# Records for the exercise
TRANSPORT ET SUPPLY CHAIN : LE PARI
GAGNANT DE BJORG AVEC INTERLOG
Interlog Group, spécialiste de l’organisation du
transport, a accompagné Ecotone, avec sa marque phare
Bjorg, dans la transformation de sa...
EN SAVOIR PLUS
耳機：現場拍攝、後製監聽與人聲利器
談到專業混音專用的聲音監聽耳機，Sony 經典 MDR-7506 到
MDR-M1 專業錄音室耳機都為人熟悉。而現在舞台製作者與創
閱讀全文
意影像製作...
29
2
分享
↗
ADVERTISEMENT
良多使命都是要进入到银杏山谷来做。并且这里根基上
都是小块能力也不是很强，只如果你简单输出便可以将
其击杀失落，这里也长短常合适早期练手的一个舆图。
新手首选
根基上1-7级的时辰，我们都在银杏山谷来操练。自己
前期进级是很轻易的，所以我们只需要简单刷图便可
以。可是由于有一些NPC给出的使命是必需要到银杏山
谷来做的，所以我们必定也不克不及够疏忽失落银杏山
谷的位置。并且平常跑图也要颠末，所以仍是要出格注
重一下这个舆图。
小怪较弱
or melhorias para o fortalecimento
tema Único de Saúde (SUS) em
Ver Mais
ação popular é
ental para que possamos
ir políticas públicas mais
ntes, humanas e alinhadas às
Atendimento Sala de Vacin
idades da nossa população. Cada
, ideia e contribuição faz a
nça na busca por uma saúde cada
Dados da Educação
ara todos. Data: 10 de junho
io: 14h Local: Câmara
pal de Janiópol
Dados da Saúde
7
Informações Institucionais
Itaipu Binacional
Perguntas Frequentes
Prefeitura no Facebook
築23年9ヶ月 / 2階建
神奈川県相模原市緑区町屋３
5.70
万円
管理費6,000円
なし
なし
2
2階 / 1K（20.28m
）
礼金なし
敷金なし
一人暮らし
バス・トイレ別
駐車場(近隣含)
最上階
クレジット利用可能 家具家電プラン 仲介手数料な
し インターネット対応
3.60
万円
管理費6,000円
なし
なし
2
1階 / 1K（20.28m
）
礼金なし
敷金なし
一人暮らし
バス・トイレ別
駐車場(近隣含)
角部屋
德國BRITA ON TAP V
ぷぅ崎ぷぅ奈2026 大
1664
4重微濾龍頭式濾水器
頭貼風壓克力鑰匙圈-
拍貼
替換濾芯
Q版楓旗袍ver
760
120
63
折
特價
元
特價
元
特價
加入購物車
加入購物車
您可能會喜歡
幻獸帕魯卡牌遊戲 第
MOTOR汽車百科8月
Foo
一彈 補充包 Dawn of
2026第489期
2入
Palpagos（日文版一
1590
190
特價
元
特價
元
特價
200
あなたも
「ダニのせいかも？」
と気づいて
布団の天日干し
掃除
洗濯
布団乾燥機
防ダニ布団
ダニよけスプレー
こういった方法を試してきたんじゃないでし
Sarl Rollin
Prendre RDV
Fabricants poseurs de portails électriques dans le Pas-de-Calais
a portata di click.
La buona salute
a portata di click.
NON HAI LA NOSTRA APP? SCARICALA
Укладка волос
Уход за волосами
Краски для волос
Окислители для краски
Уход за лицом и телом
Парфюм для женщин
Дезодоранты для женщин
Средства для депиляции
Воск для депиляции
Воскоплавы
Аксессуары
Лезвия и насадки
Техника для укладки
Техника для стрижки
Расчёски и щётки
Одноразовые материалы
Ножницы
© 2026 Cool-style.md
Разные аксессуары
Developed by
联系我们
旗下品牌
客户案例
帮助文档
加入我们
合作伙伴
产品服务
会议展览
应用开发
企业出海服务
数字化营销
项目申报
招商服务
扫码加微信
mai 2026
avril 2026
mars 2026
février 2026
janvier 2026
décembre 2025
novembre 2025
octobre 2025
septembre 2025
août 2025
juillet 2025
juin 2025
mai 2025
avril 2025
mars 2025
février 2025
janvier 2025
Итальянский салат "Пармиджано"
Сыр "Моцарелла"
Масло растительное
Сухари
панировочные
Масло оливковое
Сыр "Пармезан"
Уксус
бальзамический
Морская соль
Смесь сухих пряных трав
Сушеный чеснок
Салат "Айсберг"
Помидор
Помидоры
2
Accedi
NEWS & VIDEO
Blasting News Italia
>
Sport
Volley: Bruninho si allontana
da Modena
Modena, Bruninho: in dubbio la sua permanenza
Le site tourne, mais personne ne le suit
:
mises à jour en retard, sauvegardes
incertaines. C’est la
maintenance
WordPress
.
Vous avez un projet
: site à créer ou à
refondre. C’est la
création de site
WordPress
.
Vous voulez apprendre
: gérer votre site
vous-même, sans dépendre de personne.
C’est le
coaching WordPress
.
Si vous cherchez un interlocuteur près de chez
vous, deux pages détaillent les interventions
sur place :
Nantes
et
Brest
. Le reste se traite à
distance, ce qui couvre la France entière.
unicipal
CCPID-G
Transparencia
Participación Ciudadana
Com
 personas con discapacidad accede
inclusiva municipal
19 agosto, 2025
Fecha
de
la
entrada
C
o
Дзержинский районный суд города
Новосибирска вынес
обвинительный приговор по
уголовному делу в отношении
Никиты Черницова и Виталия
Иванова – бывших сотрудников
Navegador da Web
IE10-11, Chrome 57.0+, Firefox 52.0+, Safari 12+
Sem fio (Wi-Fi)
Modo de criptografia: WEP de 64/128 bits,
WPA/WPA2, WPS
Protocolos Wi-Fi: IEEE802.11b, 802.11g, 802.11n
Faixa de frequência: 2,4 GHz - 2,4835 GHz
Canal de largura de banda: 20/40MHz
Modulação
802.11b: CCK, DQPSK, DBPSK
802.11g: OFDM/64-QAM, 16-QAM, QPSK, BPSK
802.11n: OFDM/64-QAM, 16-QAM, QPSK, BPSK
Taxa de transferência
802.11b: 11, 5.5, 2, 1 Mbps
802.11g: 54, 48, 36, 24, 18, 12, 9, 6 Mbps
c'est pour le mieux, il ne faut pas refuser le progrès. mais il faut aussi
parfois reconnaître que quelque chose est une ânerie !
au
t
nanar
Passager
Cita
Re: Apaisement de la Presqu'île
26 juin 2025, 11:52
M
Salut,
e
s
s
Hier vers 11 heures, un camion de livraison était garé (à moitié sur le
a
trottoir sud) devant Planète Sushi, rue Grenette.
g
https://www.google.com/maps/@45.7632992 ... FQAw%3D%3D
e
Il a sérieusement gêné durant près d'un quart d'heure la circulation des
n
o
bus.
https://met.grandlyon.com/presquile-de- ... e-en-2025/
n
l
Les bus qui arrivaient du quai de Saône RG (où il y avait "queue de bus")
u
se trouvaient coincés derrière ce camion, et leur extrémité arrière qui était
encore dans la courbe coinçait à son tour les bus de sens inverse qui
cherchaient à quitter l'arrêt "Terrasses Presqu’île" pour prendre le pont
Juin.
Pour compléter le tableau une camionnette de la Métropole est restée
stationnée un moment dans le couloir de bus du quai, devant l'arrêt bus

# What is required
Set down no line except those from the one with "Pour compléter le" to the last line of the data, inclusive, each exactly as written.

# Response area
Pour compléter le tableau une camionnette de la Métropole est restée
stationnée un moment dans le couloir de bus du quai, devant l'arrêt bus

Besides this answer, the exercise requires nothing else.